And Rachel seeth that she hath not borne to Jacob, and Rachel is envious of her sister, and saith unto Jacob, 'Give me sons, and if there is none — I die.'
2 Toornig gaf Jakob Rachel ten antwoord: Neem ik soms de plaats in van God, die een vrucht aan uw schoot heeft geweigerd?
And Jacob's anger burneth against Rachel, and he saith, 'Am I in stead of God who hath withheld from thee the fruit of the womb?'
3 Nu sprak ze: Hier hebt ge Bilha, mijn slavin; houd gemeenschap met haar, dan kan zij op mijn knieën baren, en ook ik door middel van haar uw geslacht opbouwen.
And she saith, 'Lo, my handmaid Bilhah, go in unto her, and she doth bear on my knees, and I am built up, even I, from her;'
4 Zij gaf hem dus haar slavin Bilha tot vrouw, en Jakob hield gemeenschap met haar.
and she giveth to him Bilhah her maid-servant for a wife, and Jacob goeth in unto her;
5 Bilha werd zwanger, en baarde Jakob een zoon.
and Bilhah conceiveth, and beareth to Jacob a son,
6 En Rachel sprak: God heeft mij recht gedaan; Hij heeft ook naar mijn smeken geluisterd en mij een zoon geschonken; daarom noemde ze hem Dan.

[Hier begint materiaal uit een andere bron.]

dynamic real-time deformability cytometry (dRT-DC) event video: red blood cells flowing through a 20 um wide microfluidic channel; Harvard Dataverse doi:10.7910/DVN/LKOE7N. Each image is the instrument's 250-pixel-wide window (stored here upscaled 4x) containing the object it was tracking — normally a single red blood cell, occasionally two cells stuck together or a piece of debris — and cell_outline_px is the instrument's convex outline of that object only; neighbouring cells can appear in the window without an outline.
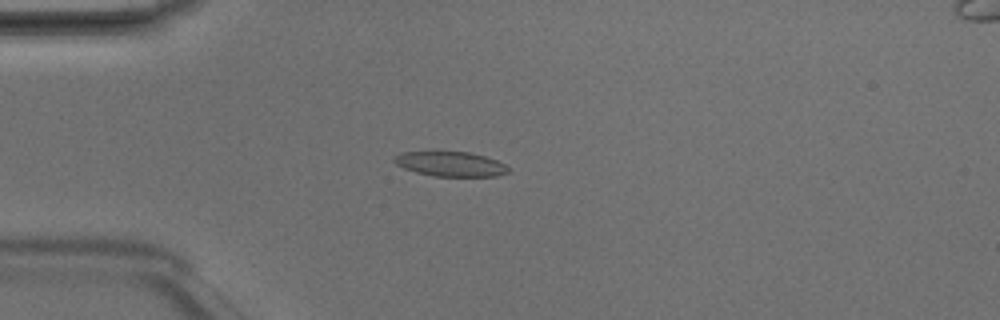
{"species": "Egyptian fruit bat (a non-hibernating species)", "species_latin": "Rousettus aegyptiacus", "temperature_condition": "room temperature", "stored_images_in_passage": 4, "camera_frame_rate_fps": 3000, "um_per_image_px": 0.085, "animal": {"sex": "male"}, "frame": {"image": 1, "passage_image": 4, "time_ms": 1.0, "image_size_px": [1000, 320], "cell_outline_px": [[508, 172], [496, 176], [432, 176], [416, 172], [404, 168], [396, 164], [392, 160], [392, 156], [400, 152], [468, 152], [484, 156], [496, 160], [504, 164], [508, 168]], "centroid_in_image_um": [38.23, 13.94], "position_along_channel_um": 46.8, "area_um2": 16.36}}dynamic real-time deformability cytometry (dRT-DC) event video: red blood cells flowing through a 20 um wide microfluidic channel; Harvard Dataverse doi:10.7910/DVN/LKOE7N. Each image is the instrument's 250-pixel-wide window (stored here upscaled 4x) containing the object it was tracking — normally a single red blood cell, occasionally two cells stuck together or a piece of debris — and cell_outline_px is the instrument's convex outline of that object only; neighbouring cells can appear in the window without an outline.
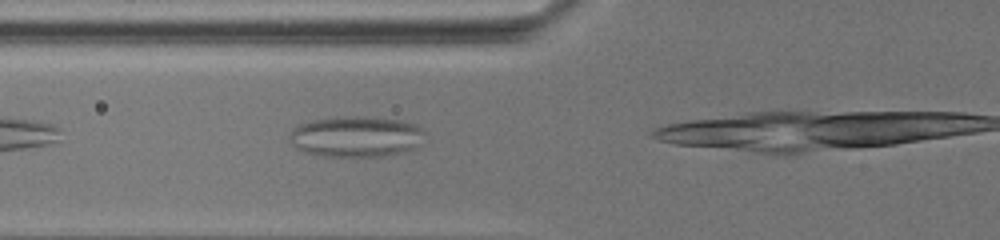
{"species": "common noctule bat (a hibernating species)", "species_latin": "Nyctalus noctula", "temperature_condition": "warm", "stored_images_in_passage": 11, "camera_frame_rate_fps": 3000, "um_per_image_px": 0.085, "animal": {"sex": "female", "body_mass_g": 19.5, "forearm_length_mm": 54.1}, "frame": {"image": 1, "passage_image": 6, "time_ms": 1.333, "image_size_px": [1000, 240], "cell_outline_px": [[424, 132], [420, 144], [412, 148], [400, 152], [384, 156], [324, 156], [304, 152], [296, 148], [292, 144], [288, 136], [292, 128], [300, 124], [312, 120], [348, 116], [368, 116], [400, 120], [416, 124]], "centroid_in_image_um": [30.23, 11.6], "position_along_channel_um": 95.6, "area_um2": 32.14}}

and Rachel saith, 'God hath decided for me, and also hath hearkened to my voice, and giveth to me a son;' therefore hath she called his name Dan.
7 Weer werd Bilha, de slavin van Rachel, zwanger en baarde Jakob een tweeden zoon.
And Bilhah, Rachel's maid-servant, conceiveth again, and beareth a second son to Jacob,
8 Nu sprak Rachel: Een heftige kamp heb ik met mijn zuster gestreden, en ik heb overwonnen. En ze noemde hem Neftali.
and Rachel saith, 'With wrestlings of God I have wrestled with my sister, yea, I have prevailed;' and she calleth his name Napthali.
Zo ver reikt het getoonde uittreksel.